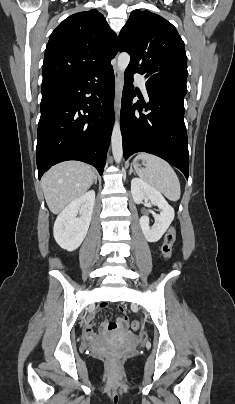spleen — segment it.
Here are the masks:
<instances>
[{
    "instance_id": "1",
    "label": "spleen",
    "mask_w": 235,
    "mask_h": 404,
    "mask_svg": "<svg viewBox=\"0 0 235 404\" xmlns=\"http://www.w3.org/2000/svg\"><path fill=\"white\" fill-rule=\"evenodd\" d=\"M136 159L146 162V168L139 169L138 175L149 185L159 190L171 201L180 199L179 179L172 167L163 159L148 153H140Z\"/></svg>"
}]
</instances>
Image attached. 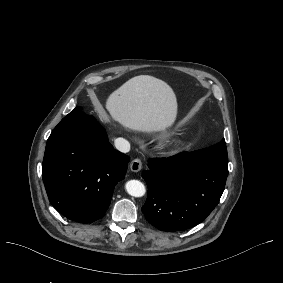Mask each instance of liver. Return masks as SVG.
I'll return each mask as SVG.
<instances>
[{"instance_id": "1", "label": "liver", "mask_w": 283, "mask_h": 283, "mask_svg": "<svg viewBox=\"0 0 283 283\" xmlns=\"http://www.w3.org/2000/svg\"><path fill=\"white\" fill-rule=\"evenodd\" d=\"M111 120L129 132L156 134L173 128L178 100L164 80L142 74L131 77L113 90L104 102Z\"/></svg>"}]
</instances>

▬▬▬▬▬▬▬▬▬▬

= Exercise aim =
Collect every line in the items above that contains the string "evenodd".

= Answer to the exercise =
    "mask_svg": "<svg viewBox=\"0 0 235 404\" xmlns=\"http://www.w3.org/2000/svg\"><path fill=\"white\" fill-rule=\"evenodd\" d=\"M136 159L146 162V168L139 169L138 175L149 185L159 190L171 201L180 199L179 179L172 167L163 159L148 153H140Z\"/></svg>"
[{"instance_id": "1", "label": "liver", "mask_w": 283, "mask_h": 283, "mask_svg": "<svg viewBox=\"0 0 283 283\" xmlns=\"http://www.w3.org/2000/svg\"><path fill=\"white\" fill-rule=\"evenodd\" d=\"M111 120L129 132L156 134L173 128L178 100L164 80L142 74L131 77L113 90L104 102Z\"/></svg>"}]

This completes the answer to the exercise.